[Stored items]
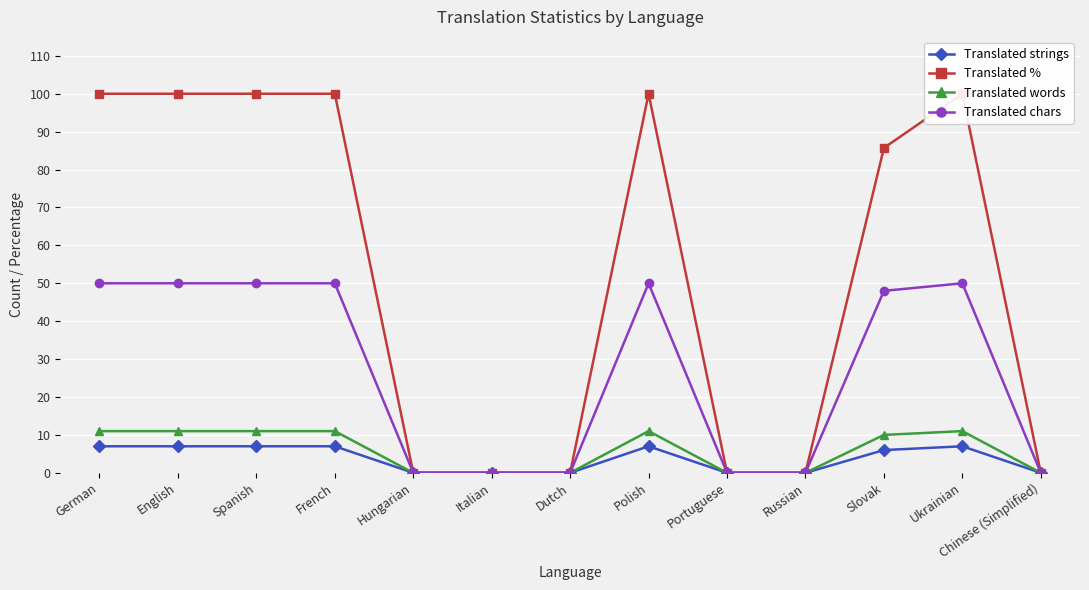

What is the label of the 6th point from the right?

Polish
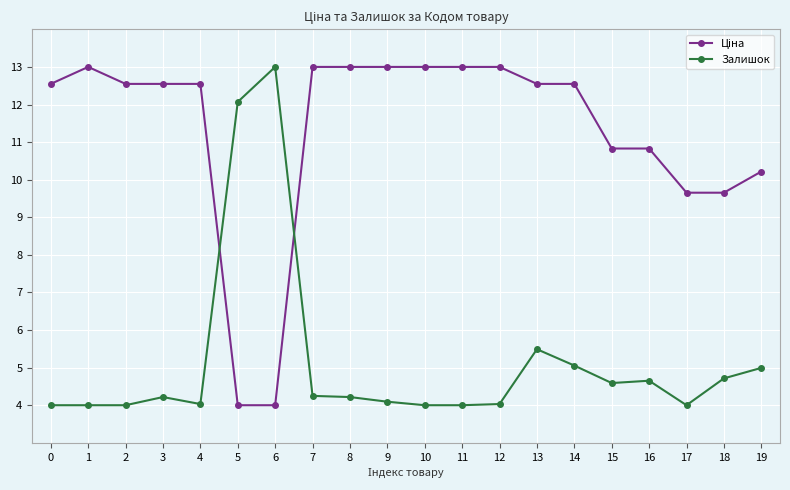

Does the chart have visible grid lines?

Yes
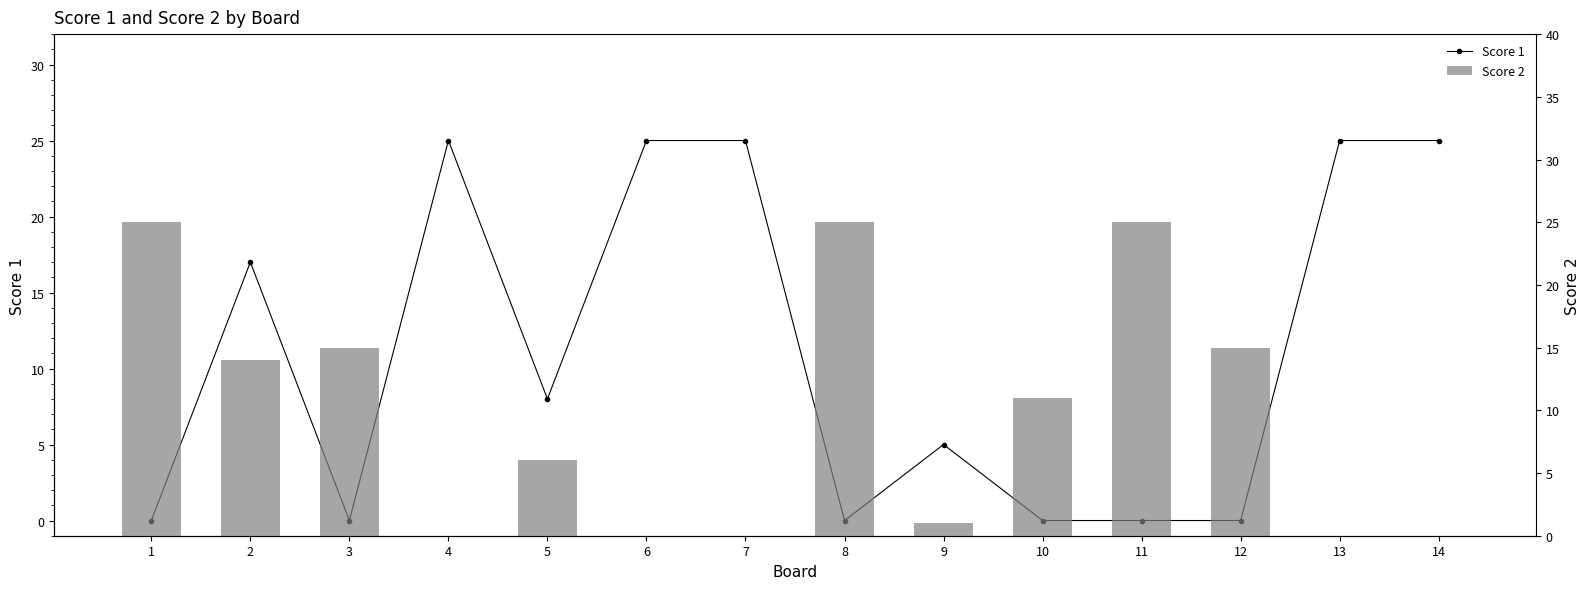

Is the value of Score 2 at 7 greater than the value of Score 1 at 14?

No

■ **Task directions**
Rewrite the data above, changing every "value" to "amount" and leaving everything else as it stands. Omit the pictures from your version.

■ **Task output**
What is the label of the 6th point from the right?

Polish

Does the chart have visible grid lines?

Yes

Is the amount of Score 2 at 7 greater than the amount of Score 1 at 14?

No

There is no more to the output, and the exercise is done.